I would be surprised if 10% of the pictures in this book are things that we've never seen before. Seems that every book that comes out is filled with the same pics we've seen a million times, so unless I hear/see otherwise, I'll take a pass.
@ # 20, Great Post Man!
This should be pretty cool. What I find interesting is that 'Contents Under Pressure' was authorized by Rush, whereas the upcoming book from Popoff is "unauthorized".I wonder why? Perhaps the guys felt that one was more than enough. Anyway, despite his rather unorthodox writing style and very dry sense of humor, I consider Popoff along with 'Classic Rock' writer Malcolm Dome to arguably be the two best hard rock journalists out there today. They're both clearly fans yet remain very objective, or subjective, however you refer to it, to the bands they review. I always enjoy reading their critiques on Rush, whether I agree with them or not. I liked the approach with 'Contents..'so hopefully Popoff will do justice with ...'An Illustrated History'. Thanks RIAB.
Rush is down to less than 55% (54.98%)
Not good, Mav. Not good!
Keep voting!
In regards to the representative photos, I think an ideal for me would be to have two photos: the double neck and a current image. For many people, the double-neck/kimono image is the symbolic image of Rush. At least probably for the casual fans from that era that didn't continue to follow them. If all you had was a current picture, they might not associate the image with the band they know. Heck, they might not even identify it as being Rush. (Though Geddy, of course, would give it away.)
And the opposite could be said for new fans. A casual fan who knows them only for their modern work might not identify them in the double-neck/kimono era.
So I think having a past and current photo would best serve the band and all aspects of their fan base (new, old, diehard, casual).

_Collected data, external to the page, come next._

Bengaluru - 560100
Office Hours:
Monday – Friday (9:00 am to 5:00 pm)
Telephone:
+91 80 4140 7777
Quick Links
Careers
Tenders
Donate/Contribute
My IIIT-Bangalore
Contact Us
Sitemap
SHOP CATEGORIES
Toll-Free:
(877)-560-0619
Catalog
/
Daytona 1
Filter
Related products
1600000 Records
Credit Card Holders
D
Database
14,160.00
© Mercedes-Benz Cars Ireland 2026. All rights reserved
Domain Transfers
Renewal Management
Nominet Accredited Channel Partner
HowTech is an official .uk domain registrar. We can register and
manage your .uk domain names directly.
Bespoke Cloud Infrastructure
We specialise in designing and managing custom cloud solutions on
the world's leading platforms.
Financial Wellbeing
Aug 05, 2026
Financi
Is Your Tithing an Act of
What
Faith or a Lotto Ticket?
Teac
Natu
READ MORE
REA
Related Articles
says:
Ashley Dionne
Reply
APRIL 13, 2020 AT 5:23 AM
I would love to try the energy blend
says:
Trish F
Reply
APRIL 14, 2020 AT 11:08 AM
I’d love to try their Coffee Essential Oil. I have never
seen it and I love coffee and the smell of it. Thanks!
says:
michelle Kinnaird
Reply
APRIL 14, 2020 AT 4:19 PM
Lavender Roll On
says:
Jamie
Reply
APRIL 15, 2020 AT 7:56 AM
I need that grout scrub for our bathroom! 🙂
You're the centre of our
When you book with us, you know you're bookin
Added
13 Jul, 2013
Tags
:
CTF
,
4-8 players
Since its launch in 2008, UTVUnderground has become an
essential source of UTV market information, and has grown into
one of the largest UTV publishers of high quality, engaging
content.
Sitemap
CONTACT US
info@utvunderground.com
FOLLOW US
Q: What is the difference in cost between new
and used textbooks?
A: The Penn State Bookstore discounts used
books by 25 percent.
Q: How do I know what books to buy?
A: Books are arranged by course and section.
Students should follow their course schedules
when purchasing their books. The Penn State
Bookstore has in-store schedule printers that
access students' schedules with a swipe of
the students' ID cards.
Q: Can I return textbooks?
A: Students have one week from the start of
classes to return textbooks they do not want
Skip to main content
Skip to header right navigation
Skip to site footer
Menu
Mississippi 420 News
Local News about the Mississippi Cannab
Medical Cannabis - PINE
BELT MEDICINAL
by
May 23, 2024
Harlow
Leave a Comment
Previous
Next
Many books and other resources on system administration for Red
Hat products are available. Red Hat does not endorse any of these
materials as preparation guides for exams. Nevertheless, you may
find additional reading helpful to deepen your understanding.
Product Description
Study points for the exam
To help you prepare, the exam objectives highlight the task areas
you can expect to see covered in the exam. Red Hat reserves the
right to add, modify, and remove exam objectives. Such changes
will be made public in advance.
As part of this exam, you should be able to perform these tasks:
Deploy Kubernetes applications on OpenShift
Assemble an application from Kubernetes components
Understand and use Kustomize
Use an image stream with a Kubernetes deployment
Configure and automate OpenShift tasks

And similar to #20 Diego, I, too, am struck by the difference in production output (of any band) from back in the day compared to today. Back then bands were expected to put out an album a year. Nowadays it's probably more like every two years. But back then an album was only forty minutes of music since that's all an LP could hold, compared to 60-70 minutes for today's CDs.
It definitely is mind boggling how quickly they made those first 6 albums...
I think #8 and #14 make good points. Rush are still making good music and playing it on tour. They are not living in the past. They did make a lot of music in the early period though. If you break it down, 6 of their 19 albums were released in the first 4 years (Feb 74 - Oct 78). That is about a third (32%)of their original material. I think the time between the Caravan release and the CA tour was the same time between the Rush release and the ATWAS tour.
What the hey, here's another--the trailer for the new movie _Downloaded_ about Napster,mp3, etc. link
Guardedly optimistic about the latest Pop-off-tart...
#8,10, 14. Yeah, double-necks are the prog-rock journalist's analogue of the mainstream media motto "if it bleeds, it leads." Something like "shoot/print double-necks first, think later."